• **Exercise instructions**: Could you give the data that follows again exactly, without its pictures?

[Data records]
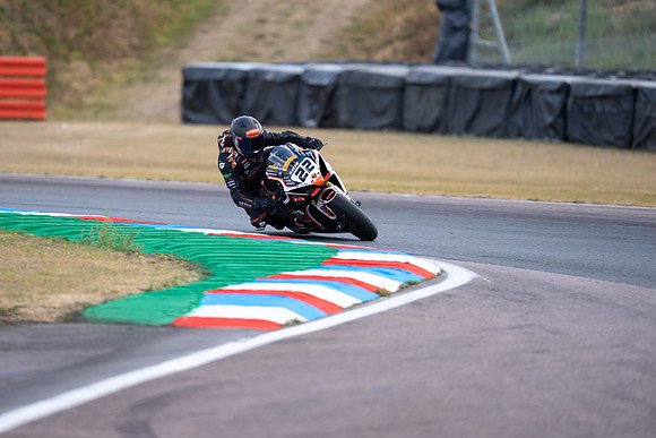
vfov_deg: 3.0
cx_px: 283
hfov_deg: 4.5
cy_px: 189
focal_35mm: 455
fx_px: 8296
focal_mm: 400
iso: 64
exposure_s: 1/500
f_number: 2.8
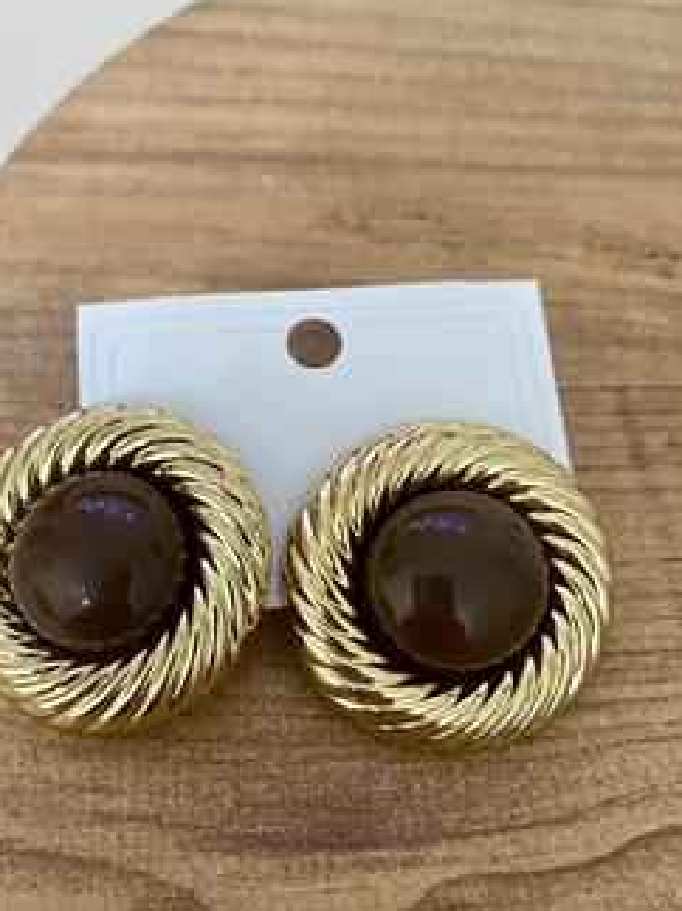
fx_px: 841
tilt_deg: -58.5
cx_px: 293
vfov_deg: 56.3
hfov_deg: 44.0
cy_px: 554
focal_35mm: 32
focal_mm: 4.25
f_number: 1.8
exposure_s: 1/33
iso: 640
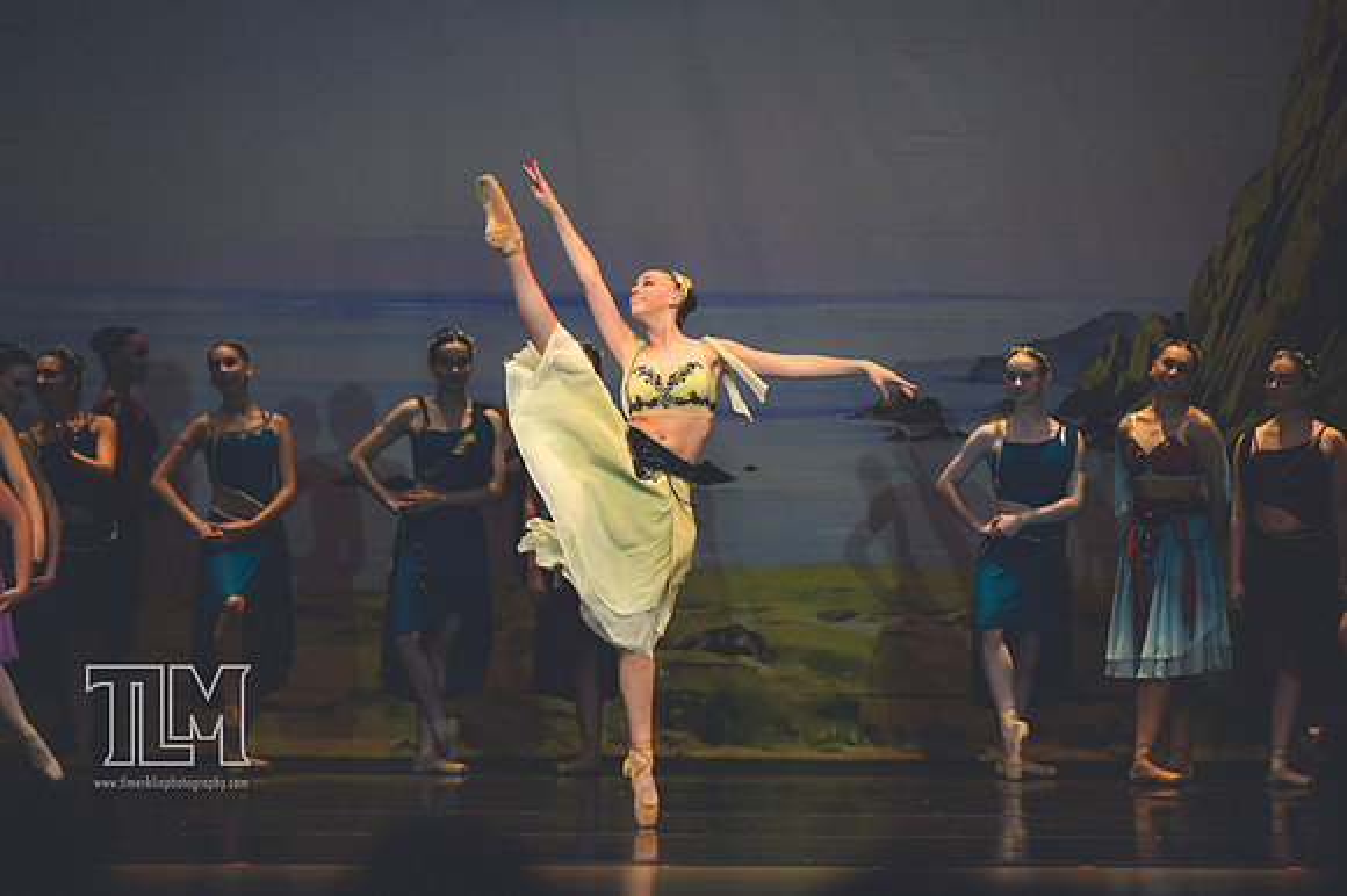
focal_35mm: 232
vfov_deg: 5.9
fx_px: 8675
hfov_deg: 8.9
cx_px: 674
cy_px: 448
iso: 560
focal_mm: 155
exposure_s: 1/500
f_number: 2.8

• **Answer for the task**:
vfov_deg: 3.0
cx_px: 283
hfov_deg: 4.5
cy_px: 189
focal_35mm: 455
fx_px: 8296
focal_mm: 400
iso: 64
exposure_s: 1/500
f_number: 2.8
fx_px: 841
tilt_deg: -58.5
cx_px: 293
vfov_deg: 56.3
hfov_deg: 44.0
cy_px: 554
focal_35mm: 32
focal_mm: 4.25
f_number: 1.8
exposure_s: 1/33
iso: 640
focal_35mm: 232
vfov_deg: 5.9
fx_px: 8675
hfov_deg: 8.9
cx_px: 674
cy_px: 448
iso: 560
focal_mm: 155
exposure_s: 1/500
f_number: 2.8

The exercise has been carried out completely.